Al Quds Day march is about conflict, not conversation
Last Sunday’s Al Quds Day March was meant as a show of force rather than to initiate even a semblance of a conversation on the Israeli-Palestinian conflict.
From placards describing Zionism as “racist” to chants labelling Israel as a “terrorist state”, I realised that not many, if any, of the protesters I encountered along the way were pushing for a peaceful, two-state solution.
As I weaved in and out of the crowd, armed with a smartphone and navigating gory placards and slogans, it quickly became apparent that hostility and suspicion reigned among the hundreds of protesters gathered outside the Home Office.
“Which side are you on?” a cagey organiser asked almost immediately before escorting me out. What a devastating question to put to a member of the press, I remember thinking – and a surprising one too. From past experience, protesters are usually only too happy to talk to the media. Why march through the streets of central London, if you don’t wish to attract coverage?
But as the goading voice of Nazim Ali, head of the Islamic Human Rights Commission, blasted from loudspeakers warned the crowd against “fascist infiltrators”, I realised: this wasn’t just a typical protest seeking to shine a light on a particular issue – it was meant to intimidate.

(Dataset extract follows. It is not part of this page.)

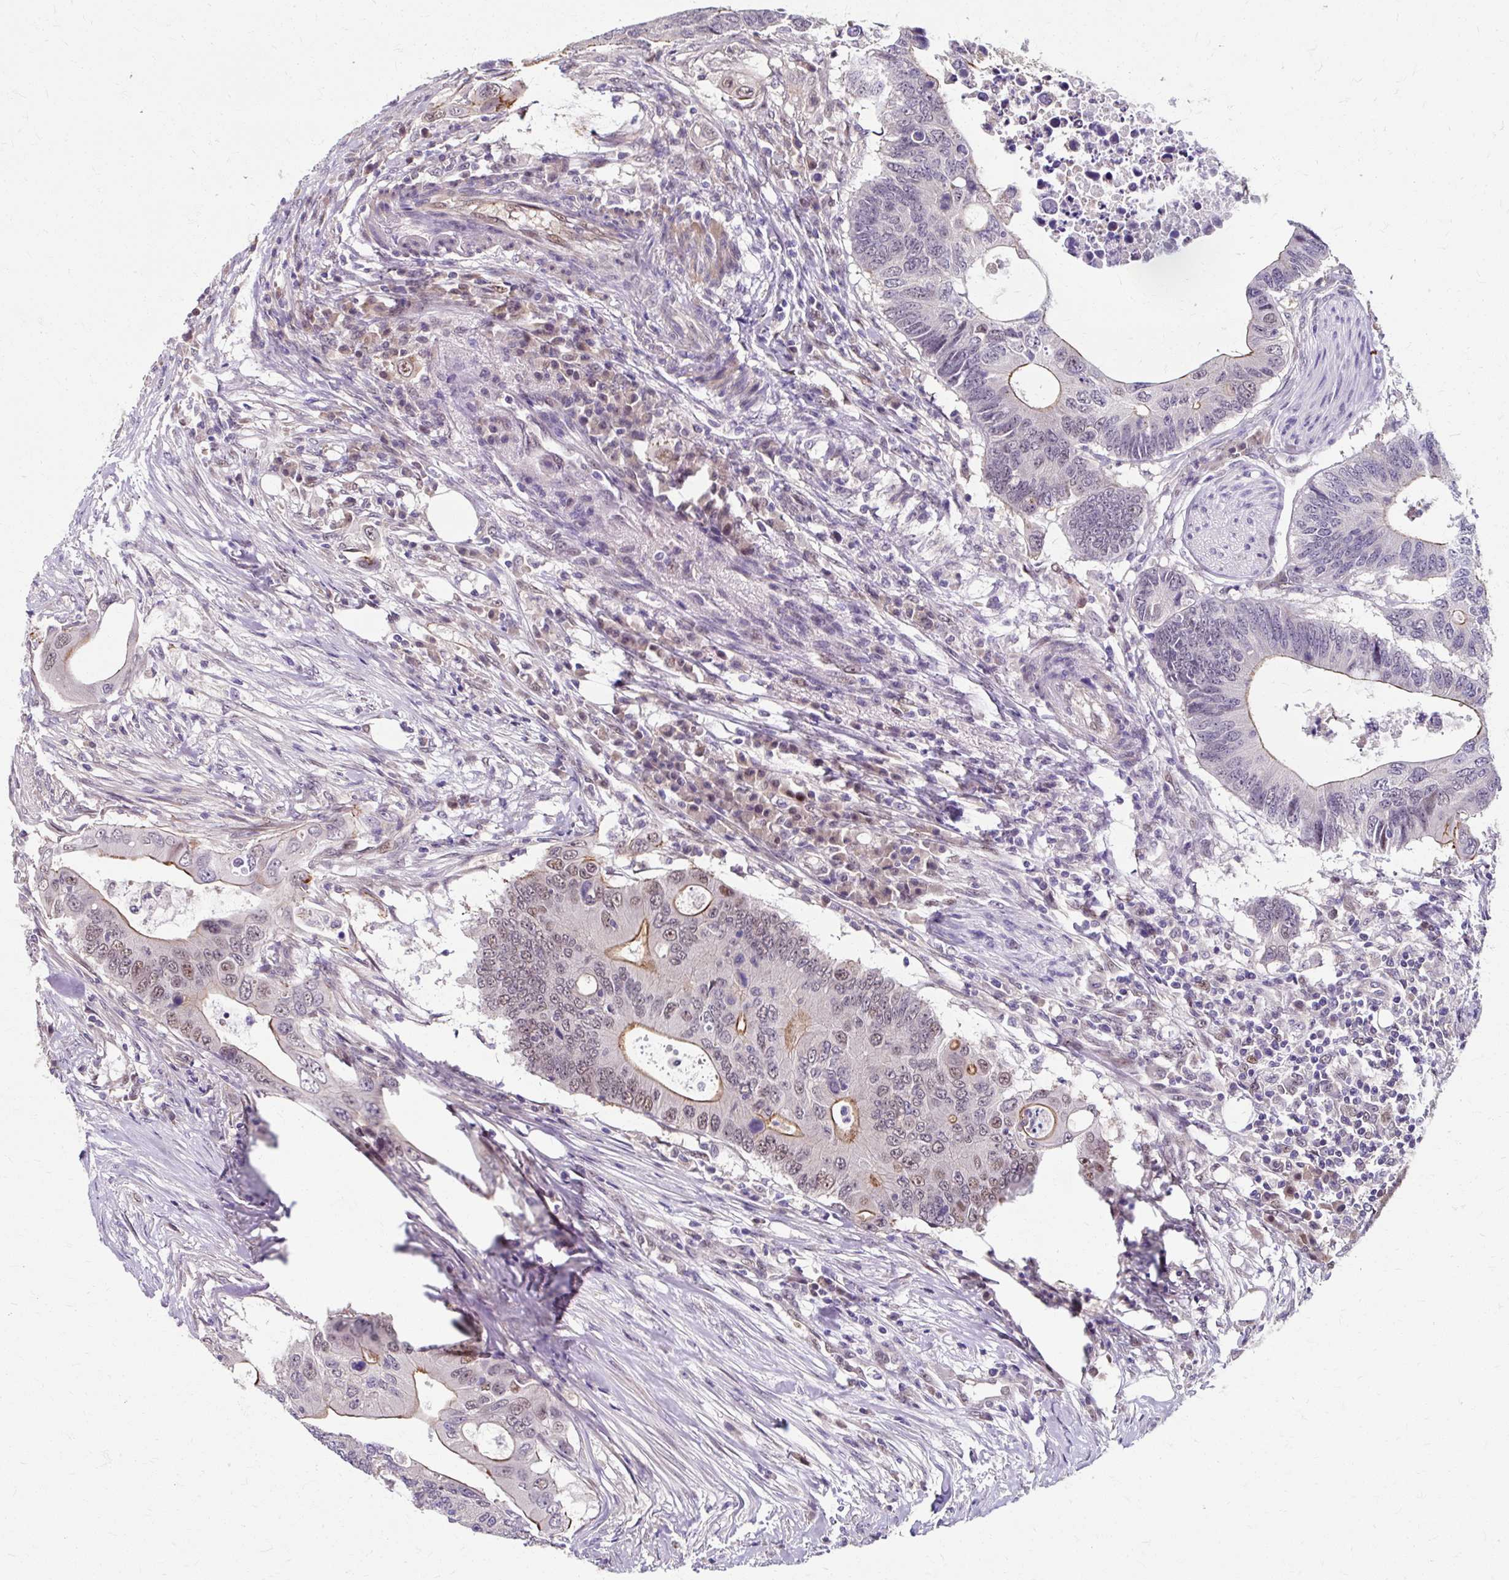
{"staining": {"intensity": "moderate", "quantity": "<25%", "location": "cytoplasmic/membranous,nuclear"}, "tissue": "colorectal cancer", "cell_type": "Tumor cells", "image_type": "cancer", "snomed": [{"axis": "morphology", "description": "Adenocarcinoma, NOS"}, {"axis": "topography", "description": "Colon"}], "caption": "Protein expression analysis of human colorectal cancer reveals moderate cytoplasmic/membranous and nuclear expression in approximately <25% of tumor cells. (DAB (3,3'-diaminobenzidine) = brown stain, brightfield microscopy at high magnification).", "gene": "ZNF555", "patient": {"sex": "male", "age": 71}}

Indeed hours later, I was stood amongst the crowd filming an Al Quds Day speaker accuse the Israeli embassy of running antisemitism smear workshops when an organiser asked me to leave, suspecting me of being a counter-demonstrator seeking to breach the peace. Pointing a handheld camera device at me, which she has presumably brought in to capture incriminating footage of counter-demonstrators, I felt sad and a little angry.
But thankfully, the Islamic Human Rights Commission are not part of a broader, large movement sweeping the country. Indeed, moments away from the protest, tourists and ordinary Londoners went about their day paying no heed to the belligerent slogans and loud speeches.